Eating for Performance with Eggland’s Best

Eating for Performance with Eggland’s Best

by Tammy Lakatos Shames and Lyssie Lakatos, The Nutrition Twins

Whether you are skiing down the slopes, lacing up your skates or waking up early to hit the gym, many people will be active this winter season.

Here are three energizing tips to keep you performing your best:more

Fuel Up-

  • Eat a combination of a quality carbohydrate (think oatmeal, quinoa, fruit, etc.) and a protein-packed food up to two hours before your workout to avoid hitting a wall of energy.

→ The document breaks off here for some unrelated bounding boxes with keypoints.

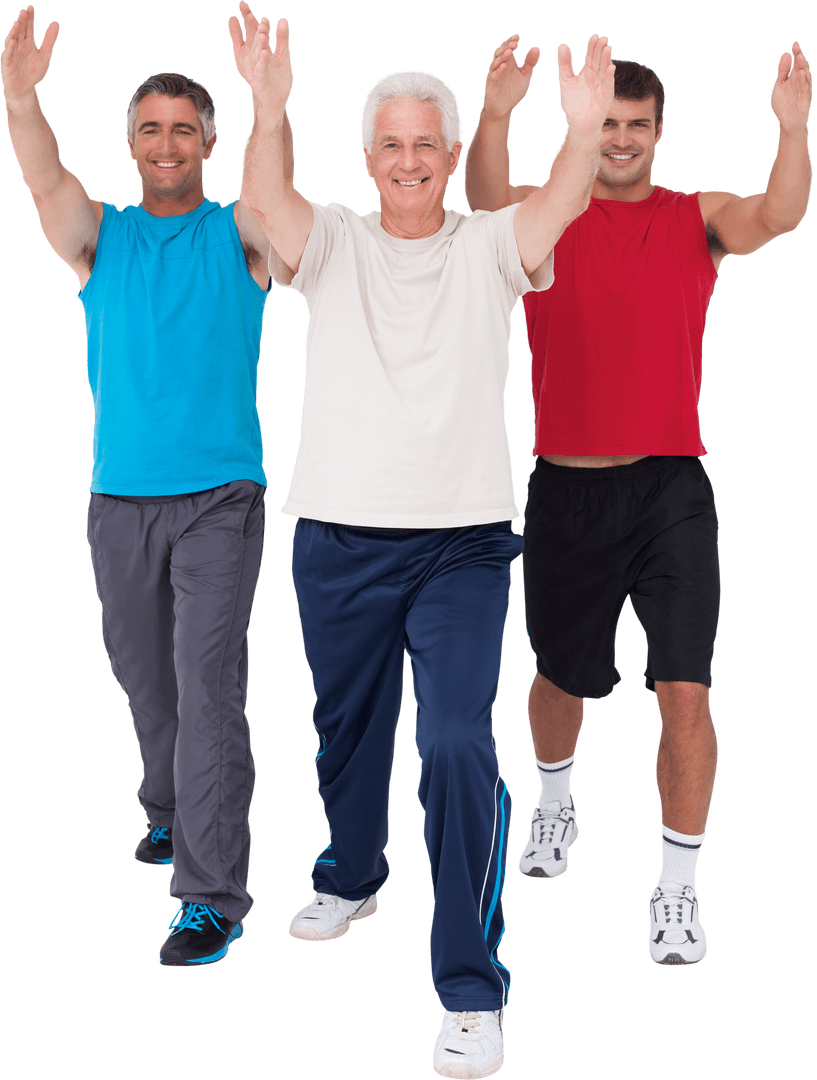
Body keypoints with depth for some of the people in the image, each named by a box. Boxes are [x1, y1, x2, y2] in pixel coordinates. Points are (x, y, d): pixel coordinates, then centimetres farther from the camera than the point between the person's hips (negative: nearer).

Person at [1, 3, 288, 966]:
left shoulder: (238, 235, 3)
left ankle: (212, 893, -9)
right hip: (120, 497, 3)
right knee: (144, 676, 15)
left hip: (219, 497, -3)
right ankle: (171, 808, 40)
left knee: (209, 687, -9)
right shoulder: (101, 238, 8)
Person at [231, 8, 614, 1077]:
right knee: (347, 727, 19)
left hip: (463, 542, -2)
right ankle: (351, 877, 48)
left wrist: (584, 131, -40)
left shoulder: (487, 247, 1)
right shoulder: (335, 242, 3)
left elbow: (561, 203, -19)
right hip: (339, 537, 2)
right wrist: (269, 113, -38)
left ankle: (471, 987, -3)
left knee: (459, 748, -12)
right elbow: (267, 199, -18)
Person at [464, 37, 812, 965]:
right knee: (561, 676, 18)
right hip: (566, 487, 1)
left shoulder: (698, 218, 4)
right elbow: (485, 197, -19)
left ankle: (677, 890, 4)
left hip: (670, 487, -1)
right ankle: (554, 808, 48)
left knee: (686, 691, -10)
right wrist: (495, 117, -38)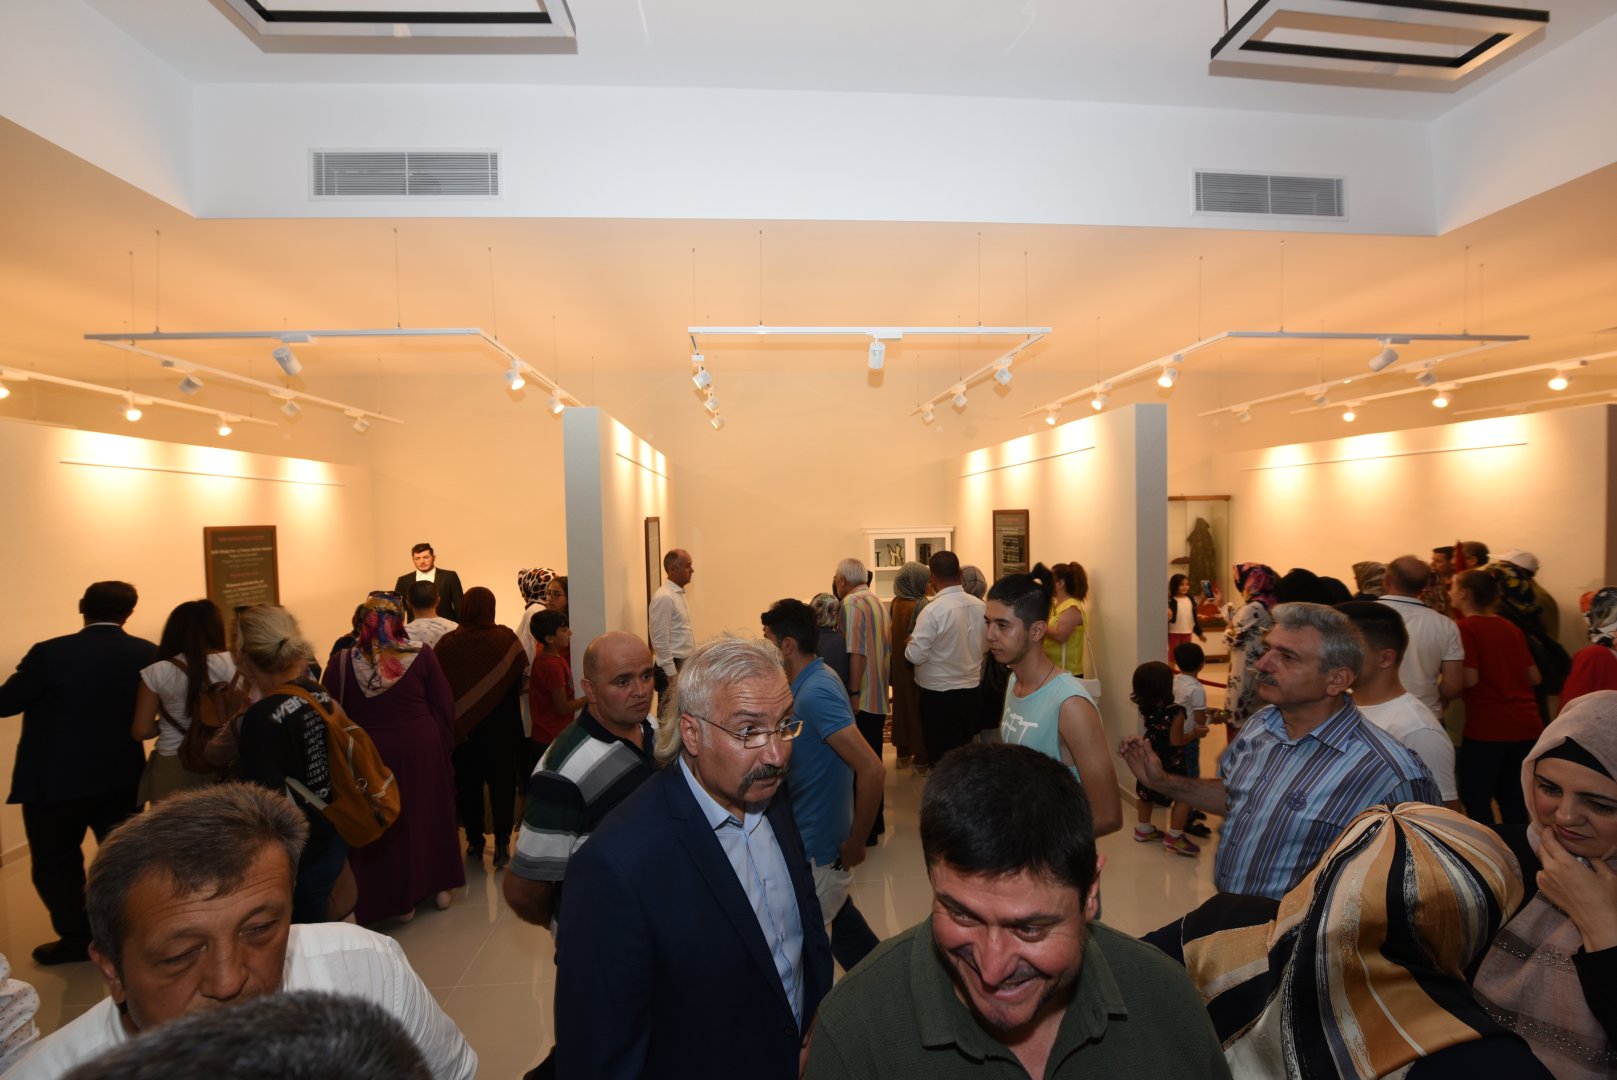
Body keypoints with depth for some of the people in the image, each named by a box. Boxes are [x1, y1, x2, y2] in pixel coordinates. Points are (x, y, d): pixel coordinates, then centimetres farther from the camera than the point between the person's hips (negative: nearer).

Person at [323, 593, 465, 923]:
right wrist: (443, 745, 5)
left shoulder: (341, 663, -10)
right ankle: (440, 886, 35)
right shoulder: (421, 655, -10)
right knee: (428, 815, 20)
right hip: (423, 749, 1)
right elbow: (445, 706, -7)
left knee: (382, 824, 16)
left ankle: (398, 900, 30)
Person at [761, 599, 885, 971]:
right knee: (840, 922, 25)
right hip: (815, 839, 9)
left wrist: (855, 843, -21)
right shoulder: (811, 682, 2)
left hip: (818, 850, -9)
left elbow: (871, 769, -32)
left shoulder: (816, 692, -27)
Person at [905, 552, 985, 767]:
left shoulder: (933, 610, -20)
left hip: (939, 694, -6)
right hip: (972, 690, 6)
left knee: (943, 757, 6)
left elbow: (916, 655, -20)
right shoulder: (980, 606, -2)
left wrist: (910, 642, 0)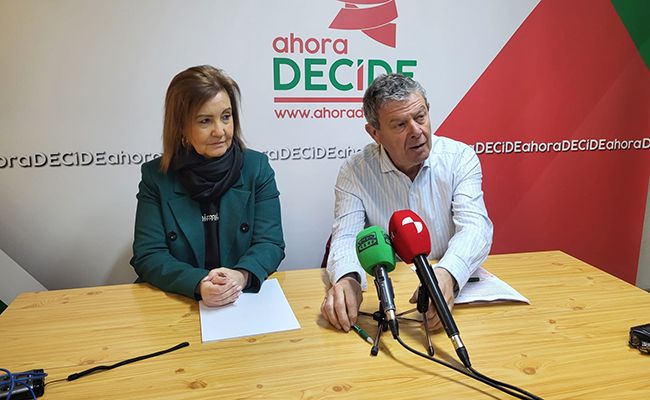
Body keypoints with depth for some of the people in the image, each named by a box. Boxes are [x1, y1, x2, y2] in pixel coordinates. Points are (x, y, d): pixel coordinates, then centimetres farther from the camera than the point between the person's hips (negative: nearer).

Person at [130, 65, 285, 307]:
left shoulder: (257, 167, 2)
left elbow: (270, 243, -3)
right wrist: (199, 284, -22)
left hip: (246, 301, 0)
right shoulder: (155, 176, 1)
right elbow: (148, 256, -4)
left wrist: (241, 276, -24)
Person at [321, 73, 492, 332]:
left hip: (453, 292, 1)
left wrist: (447, 274, -36)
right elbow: (346, 236, -10)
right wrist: (347, 278, -35)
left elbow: (474, 226, -14)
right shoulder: (354, 172, -3)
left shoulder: (460, 158, -2)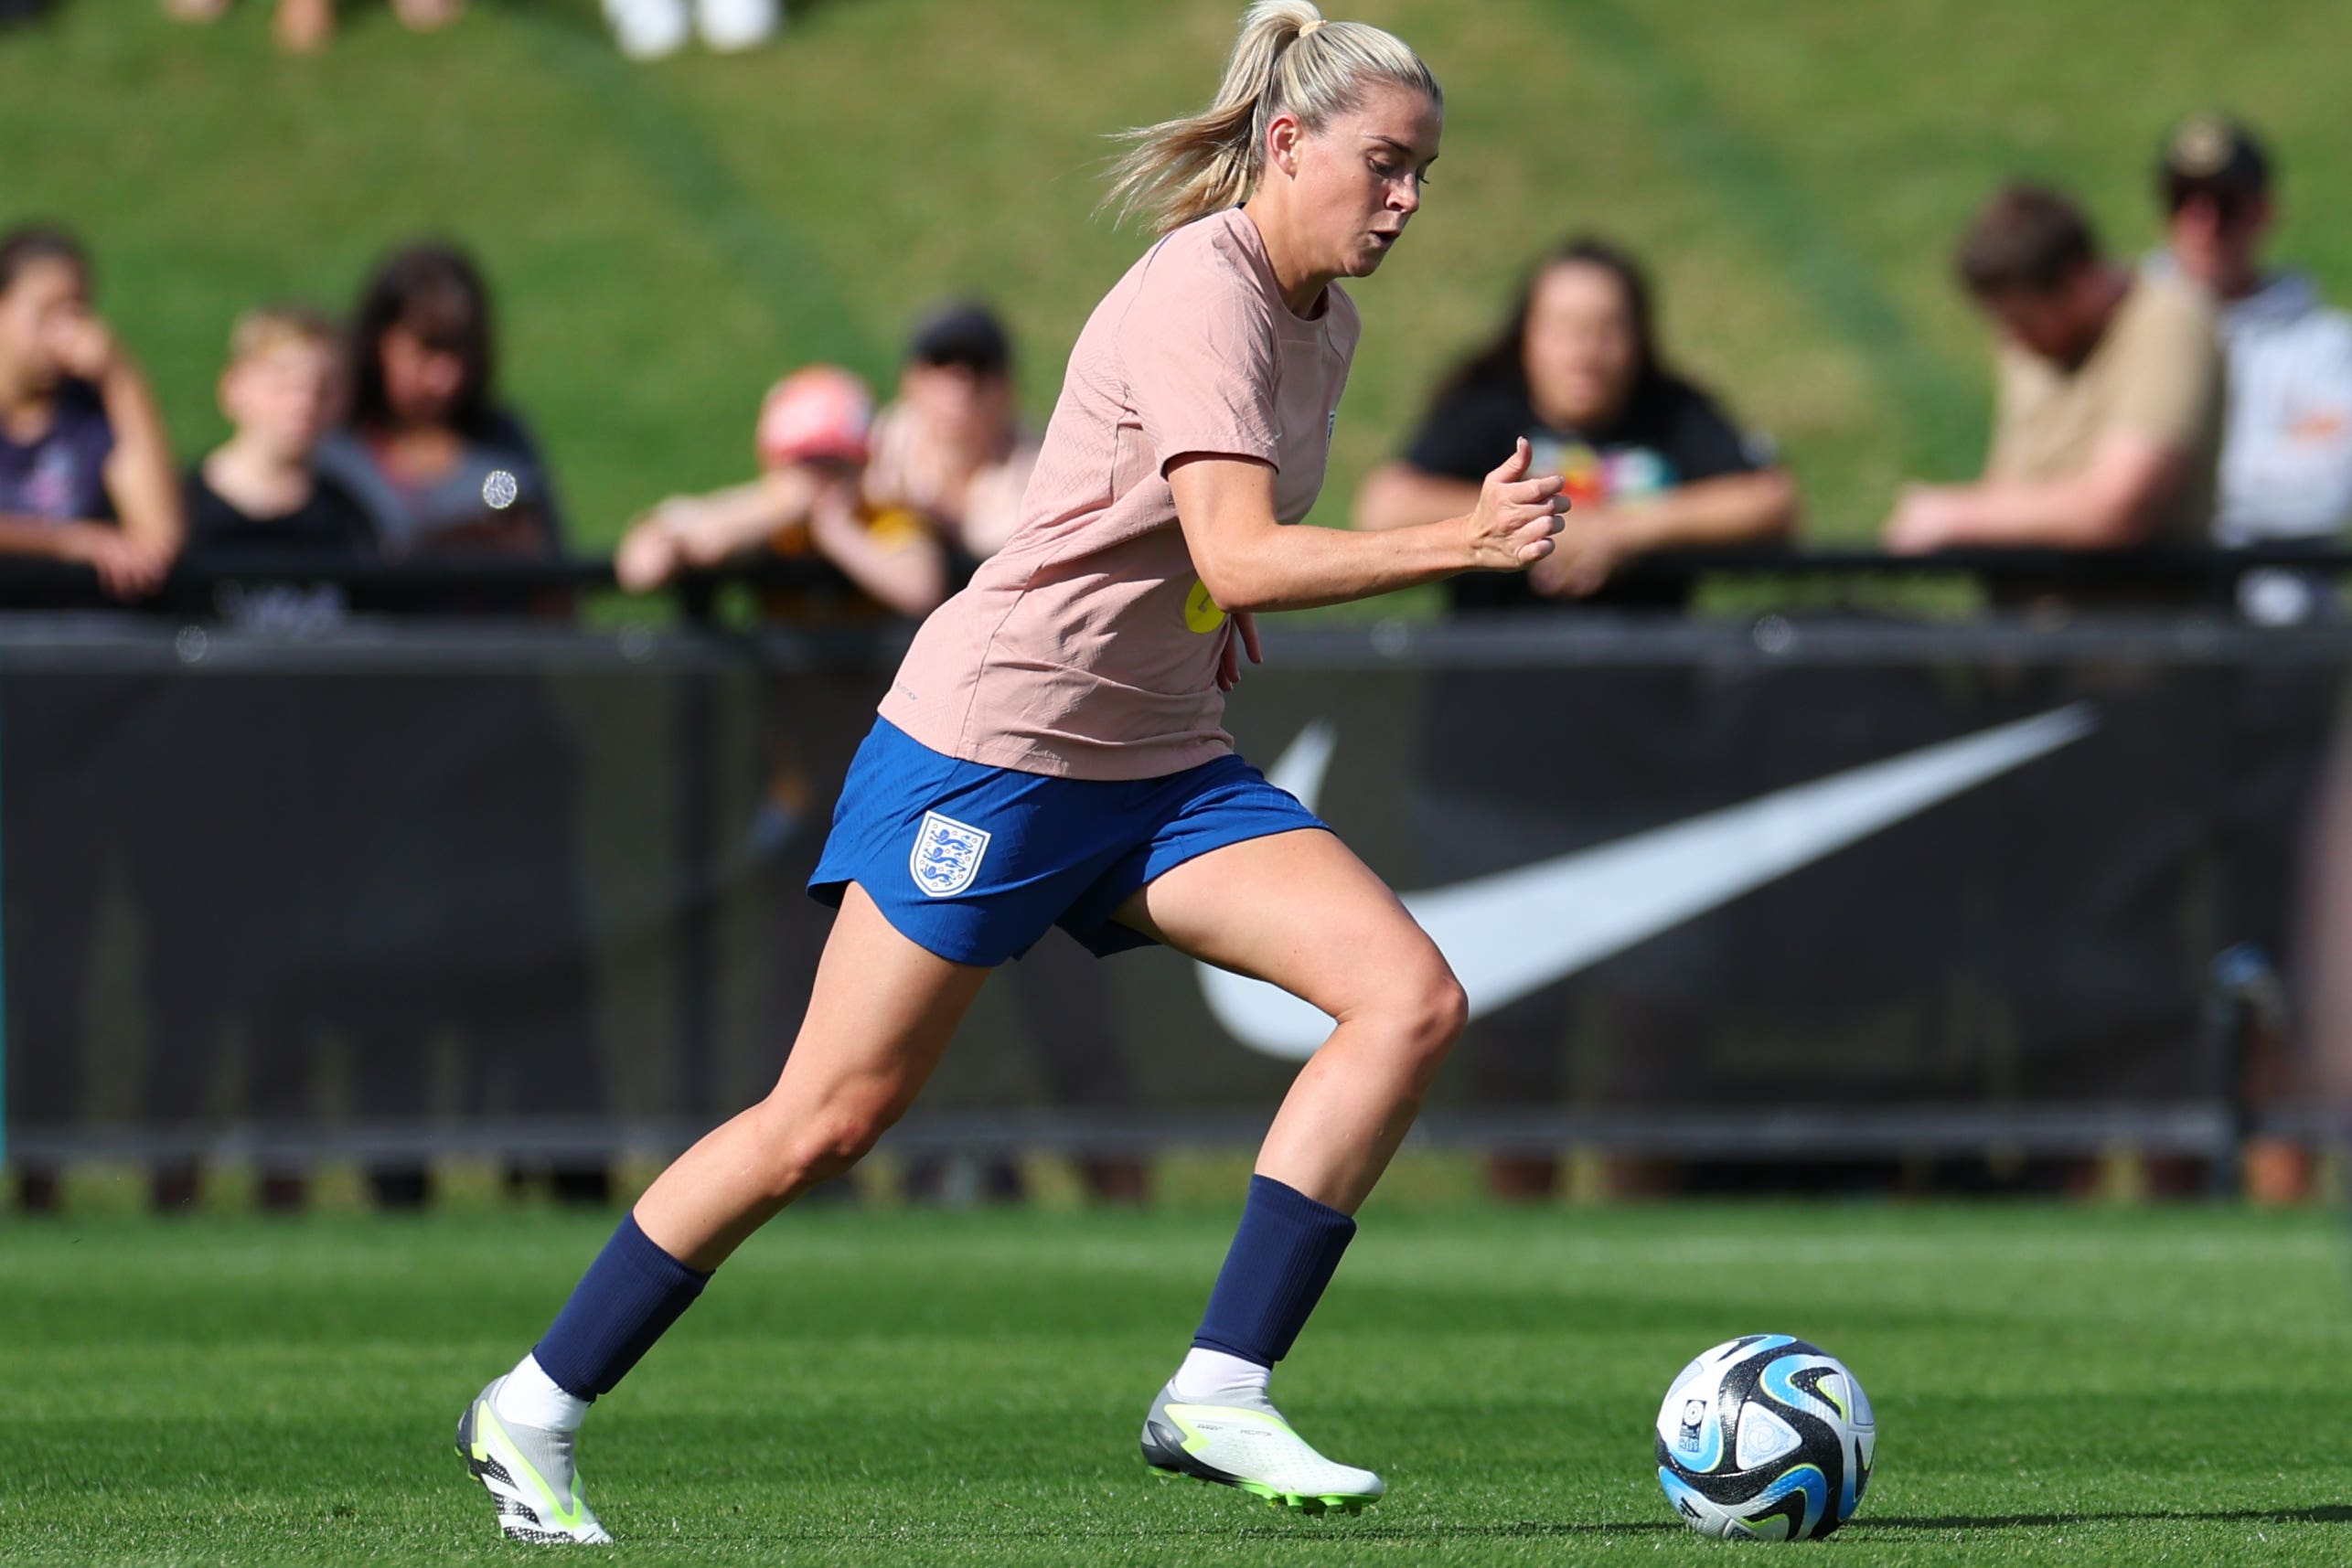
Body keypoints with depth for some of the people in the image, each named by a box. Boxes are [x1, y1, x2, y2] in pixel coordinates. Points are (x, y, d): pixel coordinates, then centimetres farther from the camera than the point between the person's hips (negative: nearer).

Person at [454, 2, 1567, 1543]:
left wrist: (1207, 617, 13)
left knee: (1412, 998, -12)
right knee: (827, 1123, -3)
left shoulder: (1325, 322, 9)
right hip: (988, 743, -8)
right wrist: (1456, 542, -40)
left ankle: (1220, 1395, -12)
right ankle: (537, 1408, 13)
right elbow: (1240, 555, -31)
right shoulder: (1199, 299, -18)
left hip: (1160, 764, 8)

The carbohydrates fuel your muscles and brain with energy and the protein is essential to keep that boost from the carbohydrates lasting longer. Before our workouts we snack on a piece of fruit (we've had an apple every day since we were in high school, but we love all fruits!) for the carbohydrates and an Eggland's Best Hard-Cooked and Peeled egg, which contains 13 percent (6 grams!) of your daily recommended value of protein, which is essential for aiding in muscle recovery. EB eggs also contain two times more omega-3s and four times more vitamin D, compared to ordinary eggs. The omega-3s act as an anti-inflammatory and they help to counteract cell damage done from a tough workout, while the vitamin D may help to enhance muscle recovery after intense exercise.
  • Caffeine Enhancement- Caffeine found in coffee and tea has been shown to give your body and your mind a boost of energy during your workout, and can help give you a competitive edge. An added bonus? Caffeine has been linked to lower risk of Alzheimer's disease, while coffee has been associated with lower risk of Parkinson's disease and dementia. If you opt for a cup of coffee before your workout, we suggest skipping the sugar as it can lead to a sugar crash. Also, keep in mind that you should never exceed more than 300 mg of caffeine (about 3, 8-ounce cups of coffee) a day and you should be cautious using caffeine if you have high blood pressure, osteoporosis or diabetes.
  • Stay Hydrated- Dehydration can leave you feeling tired and fatigued. Fluids are equally as important as the foods you eat. By the time you feel thirsty, you're already dehydrated, so drink before you become thirsty. Also, being properly hydrated helps deliver nutrients and oxygen to your working muscles and lowers your heart rate when exercising. One of our favorite ways to restore electrolytes after a workout is with a coconut water slushie! Just blend your favorite fruit with coconut water and ice and voila-a yummy slushie, enjoy!